Underrated: Purpose in Moderation
- Purpose is helpful, but not everything needs to be meaningful. You’re allowed to do stuff just because it’s fine.
- Life is full of boring errands, dull waits, and unsexy tasks. They’re not problems. They’re scaffolding.
- Optimizing every moment for meaning burns you out. It’s hustle culture in spiritual drag.
- It’s okay to just exist in a line at the post office. Or scroll memes without existential guilt.
- Having some purpose = great. Needing everything to have purpose = exhausting. Balance beats maximalism.
- The goal isn’t depth all the time. It’s rhythm. Seasons. Contrast.
Overrated: Cold Plunges and Optimizer Hype
- Cold plunges are trendy but impractical. Expensive, noisy, maintenance-heavy. It’s an identity more than a habit.
- Short bursts of adrenaline aren’t the same as long-term health gains. Just because it’s hard doesn’t mean it’s good.
- Research is spotty and sample sizes are small. Science says: “maybe.” Hype says: “miracle.”
- Cold plunges may feel good, but so does caffeine—doesn’t mean it’s transformative. Enjoy it. But stop pretending it’s enlightenment.
- Most people are chasing optimization when they need basics. Sleep. Water. People. Movement.
- If you can’t do the boring stuff, don’t chase novelty. Master the mundane first.
Underrated: God, Spiritual Community, Belief
- Even as an atheist, Mark says belief systems are underrated. They give life shape and meaning.
- Religious communities provide structure, support, and shared identity. They’re mental health scaffolding disguised as ritual.
- Data shows religious people live longer and report stronger relationships. Faith often builds connection, not just conviction.
- It’s not about dogma. It’s about connection. About awe. About surrendering the illusion of control.
- Humans need awe, humility, and something bigger than themselves. Even science agrees: transcendence is psychologically protective.
- A shared belief—however defined—reduces existential isolation. You belong somewhere. That matters.
Overrated: Psychedelics for Optimization
- Psychedelics show promise—for serious mental health cases. But microdosing for productivity is a parody of science.
- The average healthy person microdosing for a “1% edge” is playing pretend. You don’t need psilocybin. You need boundaries.
- Trials work because they’re controlled, guided, and patient-specific. Not because your tech bro said so.
- They’re not shortcuts to wisdom. They’re tools, not toys. And they require respect.
- Some people have very bad trips that derail them for years. That risk is real. Not just theoretical.
- Insight isn’t earned through intensity. It’s earned through integration.
Underrated: Boredom and Just Being Alive
- You don’t have to optimize every moment. In fact, please don’t.
- Boredom isn’t a problem. It’s presence. It means you’re not distracting yourself from yourself.
- Standing in line, waiting at a stoplight—it’s life happening. Let it. Breathe in that smallness.
- Exist in it without needing to elevate or escape.
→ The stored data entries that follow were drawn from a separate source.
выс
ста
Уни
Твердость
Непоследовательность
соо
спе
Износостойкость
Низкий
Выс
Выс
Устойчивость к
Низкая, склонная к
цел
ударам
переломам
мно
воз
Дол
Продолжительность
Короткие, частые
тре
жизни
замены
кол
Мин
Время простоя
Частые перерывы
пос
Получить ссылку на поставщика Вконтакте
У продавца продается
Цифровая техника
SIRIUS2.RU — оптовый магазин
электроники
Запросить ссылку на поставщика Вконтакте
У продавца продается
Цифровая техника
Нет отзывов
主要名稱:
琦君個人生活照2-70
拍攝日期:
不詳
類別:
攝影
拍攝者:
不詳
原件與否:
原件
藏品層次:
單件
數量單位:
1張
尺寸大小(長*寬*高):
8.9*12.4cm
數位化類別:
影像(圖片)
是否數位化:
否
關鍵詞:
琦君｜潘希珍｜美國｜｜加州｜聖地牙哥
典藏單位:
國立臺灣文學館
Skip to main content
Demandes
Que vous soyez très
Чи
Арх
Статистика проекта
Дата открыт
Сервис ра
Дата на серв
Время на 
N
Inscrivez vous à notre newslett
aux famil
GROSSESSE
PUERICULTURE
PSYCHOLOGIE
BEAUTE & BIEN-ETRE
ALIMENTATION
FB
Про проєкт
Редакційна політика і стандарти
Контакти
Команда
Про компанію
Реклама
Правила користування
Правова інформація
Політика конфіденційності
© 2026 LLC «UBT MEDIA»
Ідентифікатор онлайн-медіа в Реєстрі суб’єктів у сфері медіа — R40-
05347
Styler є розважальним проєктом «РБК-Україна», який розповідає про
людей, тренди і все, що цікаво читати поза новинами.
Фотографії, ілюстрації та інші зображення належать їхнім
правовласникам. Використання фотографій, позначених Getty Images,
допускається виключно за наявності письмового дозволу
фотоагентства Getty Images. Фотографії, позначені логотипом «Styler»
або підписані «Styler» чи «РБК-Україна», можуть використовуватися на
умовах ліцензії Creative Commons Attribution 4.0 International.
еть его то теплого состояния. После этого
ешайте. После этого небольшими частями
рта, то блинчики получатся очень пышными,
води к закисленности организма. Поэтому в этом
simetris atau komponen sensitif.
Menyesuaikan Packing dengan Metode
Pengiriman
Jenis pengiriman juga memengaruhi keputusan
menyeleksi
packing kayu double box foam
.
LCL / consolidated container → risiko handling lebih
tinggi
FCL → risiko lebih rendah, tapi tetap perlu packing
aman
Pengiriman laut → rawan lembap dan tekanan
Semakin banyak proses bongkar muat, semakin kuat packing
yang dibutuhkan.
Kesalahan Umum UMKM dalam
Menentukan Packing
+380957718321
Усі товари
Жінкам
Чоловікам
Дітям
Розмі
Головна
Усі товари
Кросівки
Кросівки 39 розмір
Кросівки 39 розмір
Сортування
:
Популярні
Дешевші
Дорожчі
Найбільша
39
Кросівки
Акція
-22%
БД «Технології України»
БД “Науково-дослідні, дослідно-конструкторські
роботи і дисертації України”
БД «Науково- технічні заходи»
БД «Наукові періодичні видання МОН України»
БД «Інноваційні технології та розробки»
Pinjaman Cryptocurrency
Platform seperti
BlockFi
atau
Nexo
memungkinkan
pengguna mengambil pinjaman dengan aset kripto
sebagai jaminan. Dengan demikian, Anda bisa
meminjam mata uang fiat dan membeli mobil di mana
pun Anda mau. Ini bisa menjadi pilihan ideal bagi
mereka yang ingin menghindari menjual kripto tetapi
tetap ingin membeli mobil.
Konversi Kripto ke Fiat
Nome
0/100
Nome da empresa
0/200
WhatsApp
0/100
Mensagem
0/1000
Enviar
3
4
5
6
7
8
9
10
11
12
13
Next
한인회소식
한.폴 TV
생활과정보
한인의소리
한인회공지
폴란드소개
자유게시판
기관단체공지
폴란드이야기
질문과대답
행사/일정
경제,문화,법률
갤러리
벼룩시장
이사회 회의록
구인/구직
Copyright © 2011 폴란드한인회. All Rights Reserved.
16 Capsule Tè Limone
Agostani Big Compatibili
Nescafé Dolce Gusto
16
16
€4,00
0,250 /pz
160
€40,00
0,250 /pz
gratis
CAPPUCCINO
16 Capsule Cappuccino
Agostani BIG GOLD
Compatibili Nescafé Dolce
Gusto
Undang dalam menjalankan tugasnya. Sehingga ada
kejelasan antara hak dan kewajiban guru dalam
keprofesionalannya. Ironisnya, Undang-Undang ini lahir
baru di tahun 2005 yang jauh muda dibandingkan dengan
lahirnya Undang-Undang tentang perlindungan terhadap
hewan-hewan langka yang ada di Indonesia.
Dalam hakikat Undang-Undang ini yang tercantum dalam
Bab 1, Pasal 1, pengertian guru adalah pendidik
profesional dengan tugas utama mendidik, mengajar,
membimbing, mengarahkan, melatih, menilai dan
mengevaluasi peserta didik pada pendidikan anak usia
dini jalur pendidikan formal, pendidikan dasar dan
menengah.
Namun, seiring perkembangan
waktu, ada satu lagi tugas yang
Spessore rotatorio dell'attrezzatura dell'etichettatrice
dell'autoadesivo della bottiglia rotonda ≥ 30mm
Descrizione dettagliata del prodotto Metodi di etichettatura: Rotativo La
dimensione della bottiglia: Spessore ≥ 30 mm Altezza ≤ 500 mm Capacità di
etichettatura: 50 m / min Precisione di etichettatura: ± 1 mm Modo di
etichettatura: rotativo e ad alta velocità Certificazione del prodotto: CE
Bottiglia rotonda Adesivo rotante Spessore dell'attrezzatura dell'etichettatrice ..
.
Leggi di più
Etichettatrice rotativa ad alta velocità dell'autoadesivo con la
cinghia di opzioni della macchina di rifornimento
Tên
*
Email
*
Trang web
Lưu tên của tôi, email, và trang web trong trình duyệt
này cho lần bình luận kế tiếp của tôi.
Ordinary isn’t empty. It’s sacred.
- It might be the most radical thing you do. Because boredom is where ideas are born. Where reflection lives.
- Turn down the noise and you might actually hear yourself.
Some habits get hyped into fantasy. Others get dismissed as mundane. But real change doesn’t come from novelty. It comes from choosing the right small things, over and over—until they’re not habits anymore. They’re just who you are.